▸ Work task: Using the listing below, give again exactly the lines from the line with "aber froh das es noch soz" to the line with "SSV Buer 07/28 - FC Schalke 04 am 31.07.2021", inclusive, without the pictures.

##### Input data #####

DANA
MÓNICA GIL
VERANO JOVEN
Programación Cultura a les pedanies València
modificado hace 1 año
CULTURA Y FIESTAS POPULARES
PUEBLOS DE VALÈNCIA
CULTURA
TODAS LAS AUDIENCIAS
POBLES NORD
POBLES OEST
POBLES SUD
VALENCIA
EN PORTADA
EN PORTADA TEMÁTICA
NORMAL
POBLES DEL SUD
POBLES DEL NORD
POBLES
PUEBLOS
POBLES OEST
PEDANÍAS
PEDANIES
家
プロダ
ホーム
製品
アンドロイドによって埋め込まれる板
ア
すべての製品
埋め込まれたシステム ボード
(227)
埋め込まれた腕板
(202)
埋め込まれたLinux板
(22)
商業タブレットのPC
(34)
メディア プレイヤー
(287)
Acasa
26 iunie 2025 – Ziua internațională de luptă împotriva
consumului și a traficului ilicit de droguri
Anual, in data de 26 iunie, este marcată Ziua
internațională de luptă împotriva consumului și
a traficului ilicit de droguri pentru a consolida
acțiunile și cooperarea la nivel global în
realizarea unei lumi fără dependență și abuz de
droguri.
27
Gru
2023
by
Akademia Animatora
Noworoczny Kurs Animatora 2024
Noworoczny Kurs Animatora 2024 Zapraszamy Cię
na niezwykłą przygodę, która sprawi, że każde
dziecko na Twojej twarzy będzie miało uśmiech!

#####
##### Input data #####

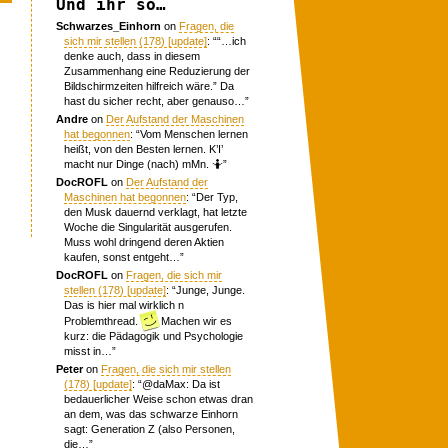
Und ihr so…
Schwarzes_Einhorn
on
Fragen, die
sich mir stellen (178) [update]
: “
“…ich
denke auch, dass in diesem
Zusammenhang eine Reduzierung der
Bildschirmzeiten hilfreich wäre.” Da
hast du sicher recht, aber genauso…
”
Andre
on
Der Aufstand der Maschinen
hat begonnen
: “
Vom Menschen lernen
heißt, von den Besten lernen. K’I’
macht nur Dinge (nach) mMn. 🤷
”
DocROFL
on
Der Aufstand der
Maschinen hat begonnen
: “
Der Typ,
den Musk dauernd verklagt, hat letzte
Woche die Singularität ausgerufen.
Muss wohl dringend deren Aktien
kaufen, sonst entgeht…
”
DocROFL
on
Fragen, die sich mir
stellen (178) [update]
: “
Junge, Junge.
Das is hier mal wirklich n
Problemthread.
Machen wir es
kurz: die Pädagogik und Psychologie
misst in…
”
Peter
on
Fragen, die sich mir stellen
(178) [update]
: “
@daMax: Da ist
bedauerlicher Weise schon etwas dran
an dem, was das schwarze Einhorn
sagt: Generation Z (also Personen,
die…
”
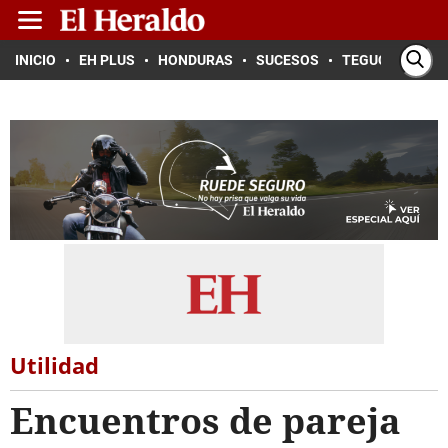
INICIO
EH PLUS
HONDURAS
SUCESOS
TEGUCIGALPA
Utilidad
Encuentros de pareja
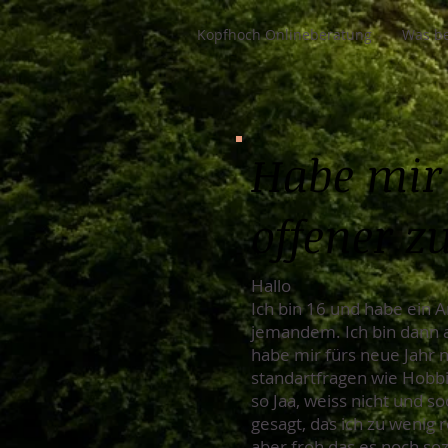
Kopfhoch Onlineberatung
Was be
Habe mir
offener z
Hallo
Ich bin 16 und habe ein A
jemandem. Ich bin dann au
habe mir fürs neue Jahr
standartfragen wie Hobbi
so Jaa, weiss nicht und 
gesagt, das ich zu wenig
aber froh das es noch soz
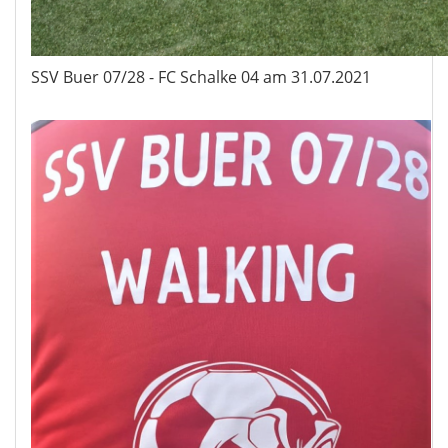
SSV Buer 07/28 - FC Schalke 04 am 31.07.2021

#####

▸ Answer box:
aber froh das es noch soz
SSV Buer 07/28 - FC Schalke 04 am 31.07.2021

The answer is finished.